*** SOURCE TEXT Section Begins ***
Yet when it comes to talk of things like "generational sin," sin that might be inherited from an ascendant relative other than Adam and Eve, many in the Church seem squeamish, for reasons I cannot quite fathom. We are quick enough to recognize the genetic and environmental components involved in sins like alcoholism, addiction, suicide, divorce, philandering, and sodomy, yet reticent to consider there may very well be a heritable spiritual component, as well, similar to Original Sin. We see how these sins and others seem to "run in families," yet we are slow to cut to the root cause: the generational sin that festers beneath the surface, affecting members of the family with its own special viral strain of concupiscence.
*** SOURCE TEXT Section Ends ***
*** RECORD SET Section Begins ***
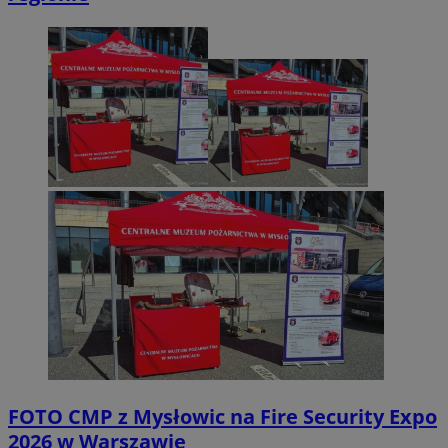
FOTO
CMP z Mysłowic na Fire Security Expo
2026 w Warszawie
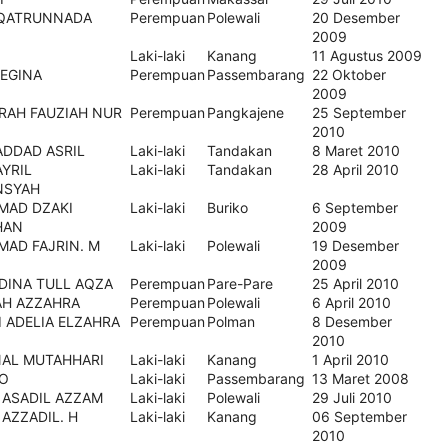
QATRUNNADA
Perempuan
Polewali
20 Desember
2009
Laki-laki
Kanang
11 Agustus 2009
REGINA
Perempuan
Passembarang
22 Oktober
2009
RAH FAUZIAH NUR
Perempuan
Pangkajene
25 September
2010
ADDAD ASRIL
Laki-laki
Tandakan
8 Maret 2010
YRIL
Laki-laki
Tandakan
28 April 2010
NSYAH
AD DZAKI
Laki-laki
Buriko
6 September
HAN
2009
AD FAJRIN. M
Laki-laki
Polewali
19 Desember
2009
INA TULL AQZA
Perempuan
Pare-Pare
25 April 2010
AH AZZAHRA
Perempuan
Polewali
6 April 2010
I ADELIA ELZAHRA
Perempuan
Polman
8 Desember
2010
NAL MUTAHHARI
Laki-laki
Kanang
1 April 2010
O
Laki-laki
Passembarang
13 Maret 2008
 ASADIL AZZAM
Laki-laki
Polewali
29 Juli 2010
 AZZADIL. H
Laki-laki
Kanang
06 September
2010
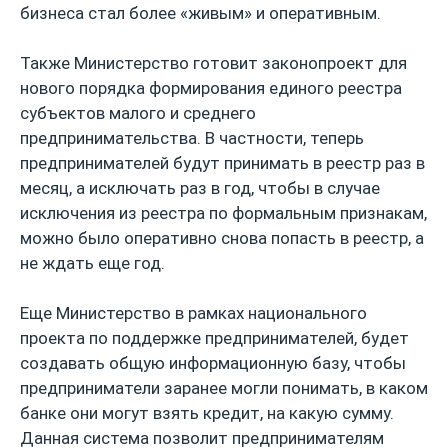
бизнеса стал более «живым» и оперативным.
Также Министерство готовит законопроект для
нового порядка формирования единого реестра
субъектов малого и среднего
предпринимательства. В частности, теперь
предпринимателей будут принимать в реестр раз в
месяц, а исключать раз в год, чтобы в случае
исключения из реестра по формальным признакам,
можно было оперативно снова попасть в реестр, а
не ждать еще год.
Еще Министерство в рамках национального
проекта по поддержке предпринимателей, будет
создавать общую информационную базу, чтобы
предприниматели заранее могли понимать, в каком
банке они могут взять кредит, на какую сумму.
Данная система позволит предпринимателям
*** RECORD SET Section Ends ***
*** RECORD SET Section Begins ***
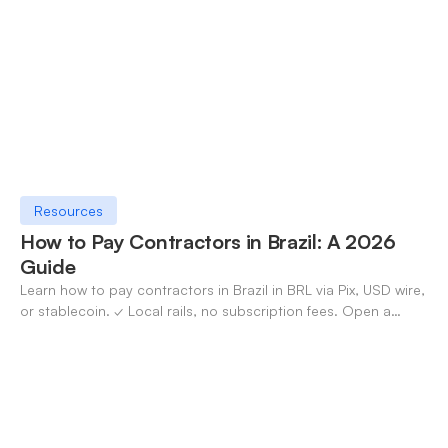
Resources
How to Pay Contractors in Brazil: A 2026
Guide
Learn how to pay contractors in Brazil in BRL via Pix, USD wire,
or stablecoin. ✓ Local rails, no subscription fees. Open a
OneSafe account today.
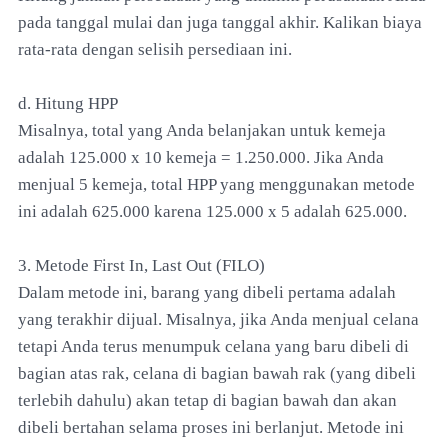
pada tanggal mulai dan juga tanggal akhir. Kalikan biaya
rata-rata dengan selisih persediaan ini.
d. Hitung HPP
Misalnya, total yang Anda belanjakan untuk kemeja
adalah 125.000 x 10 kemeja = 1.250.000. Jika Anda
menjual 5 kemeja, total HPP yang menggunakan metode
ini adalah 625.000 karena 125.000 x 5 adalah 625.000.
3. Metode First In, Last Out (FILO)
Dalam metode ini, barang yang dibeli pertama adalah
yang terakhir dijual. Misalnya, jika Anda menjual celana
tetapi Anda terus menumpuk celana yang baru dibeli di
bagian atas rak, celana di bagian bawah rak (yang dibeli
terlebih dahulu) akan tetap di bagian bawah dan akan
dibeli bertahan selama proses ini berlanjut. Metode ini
*** RECORD SET Section Ends ***
According to the passage on generational sin, what observations lead the author to suspect that sins like alcoholism or divorce have a heritable spiritual component? The entries have no connection to the passage on generational sin.

The author points out that the Church already accepts genetic and environmental components in these sins and sees how they seem to "run in families." From this, the author argues that the root cause may be a generational sin, similar to Original Sin, that festers beneath the surface and affects family members with its own strain of concupiscence.